*** Excerpted passage ***
Quote of the Day....:thumb:

I bought a Presto from Walmart back in 2008---still going strong. Someone gave me a Mirro 4 yrs ago(the canner was not a new model but never used), havent used it yet but bought a new gasket etc for it with NO problem this summer.

I can afford an AA but as long as mine are working I cant see spending that type of money when I can use the dollars on something else..jmtcw

ETA people have to do what works for them....I have a 9 tray Excalibur Dehydrator...but a cheaper one would give the same results I just choose to spend money on a more expensive one.


----------



## Muleman (Nov 8, 2013)

Ok, I just looked on Amazon for the cost of the AA canner. The big one is right at $400. Wow, that is a lot, but it does look like it would last forever. I do have one question for those who have them. The big complain was it was so heavy and the metal so thick that it took a long time to heat up?? One person even said they could do 2 or 3 batches in their Presto in the time it took to get one batch in the AA up to temp. Has that been your experience, or is this an over exaggeration. Maybe the issue is trying to use it on an electric stove?? 

I also agree, if you are trying to work within a budget, get what you can find at local used stores. If you have the money to spend and want to buy the best, then go for it. Do not let a budget keep you from doing it at all though, you gotta start somewhere, so start where money allows. Even if you intend to upgrade someday, you can always sell the cheaper one to someone else starting out on a budget.
*** Data excerpts ***
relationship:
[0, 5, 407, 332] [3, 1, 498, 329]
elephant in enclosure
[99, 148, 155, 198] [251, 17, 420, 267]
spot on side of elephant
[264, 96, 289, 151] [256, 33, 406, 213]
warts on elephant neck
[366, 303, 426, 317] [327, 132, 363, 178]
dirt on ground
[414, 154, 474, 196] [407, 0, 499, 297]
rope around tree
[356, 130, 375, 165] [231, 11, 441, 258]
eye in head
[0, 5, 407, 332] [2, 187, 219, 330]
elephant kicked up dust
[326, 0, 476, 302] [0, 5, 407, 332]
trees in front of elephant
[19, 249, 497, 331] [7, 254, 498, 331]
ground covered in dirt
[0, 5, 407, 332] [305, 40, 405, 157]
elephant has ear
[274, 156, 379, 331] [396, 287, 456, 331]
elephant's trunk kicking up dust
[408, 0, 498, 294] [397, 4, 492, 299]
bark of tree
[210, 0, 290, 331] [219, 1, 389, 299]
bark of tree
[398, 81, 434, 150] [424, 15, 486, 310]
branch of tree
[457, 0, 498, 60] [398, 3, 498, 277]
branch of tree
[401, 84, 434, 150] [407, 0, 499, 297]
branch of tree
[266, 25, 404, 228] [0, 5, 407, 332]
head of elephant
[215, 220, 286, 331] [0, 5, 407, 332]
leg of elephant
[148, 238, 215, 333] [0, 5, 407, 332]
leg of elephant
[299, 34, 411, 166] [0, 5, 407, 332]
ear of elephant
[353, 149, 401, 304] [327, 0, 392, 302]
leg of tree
***
*** Data excerpts ***
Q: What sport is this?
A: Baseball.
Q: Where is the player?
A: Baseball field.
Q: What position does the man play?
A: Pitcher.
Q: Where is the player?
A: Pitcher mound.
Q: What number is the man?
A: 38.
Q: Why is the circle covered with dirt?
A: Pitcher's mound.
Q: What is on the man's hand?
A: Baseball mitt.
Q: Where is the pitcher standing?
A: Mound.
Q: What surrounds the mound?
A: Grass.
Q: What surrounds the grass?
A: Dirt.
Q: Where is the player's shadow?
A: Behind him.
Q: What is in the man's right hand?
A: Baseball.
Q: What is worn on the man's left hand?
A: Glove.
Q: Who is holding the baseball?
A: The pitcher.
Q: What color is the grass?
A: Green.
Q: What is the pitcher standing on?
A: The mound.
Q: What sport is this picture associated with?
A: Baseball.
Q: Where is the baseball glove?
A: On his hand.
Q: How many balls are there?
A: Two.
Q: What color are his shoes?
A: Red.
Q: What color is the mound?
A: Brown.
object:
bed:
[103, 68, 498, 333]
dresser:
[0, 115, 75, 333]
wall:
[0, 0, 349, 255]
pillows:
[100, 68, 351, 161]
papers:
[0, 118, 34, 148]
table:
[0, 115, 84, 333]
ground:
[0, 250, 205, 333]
***
*** Data excerpts ***
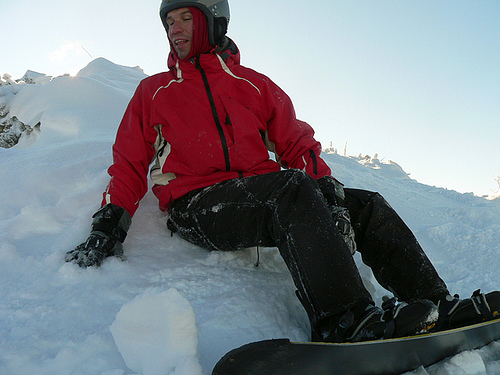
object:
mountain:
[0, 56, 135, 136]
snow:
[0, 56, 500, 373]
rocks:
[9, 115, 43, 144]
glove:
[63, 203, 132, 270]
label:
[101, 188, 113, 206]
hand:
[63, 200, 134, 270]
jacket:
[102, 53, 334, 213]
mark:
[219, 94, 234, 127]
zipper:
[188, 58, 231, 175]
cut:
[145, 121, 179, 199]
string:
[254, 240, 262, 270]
***
● Given request
Change the pressure canner discussion from the words "I bought a Presto" through "problem this summer.", replacing "gasket" with "sealing ring" in that part and giving the rest unchanged.

● Task output
I bought a Presto from Walmart back in 2008---still going strong. Someone gave me a Mirro 4 yrs ago(the canner was not a new model but never used), havent used it yet but bought a new sealing ring etc for it with NO problem this summer.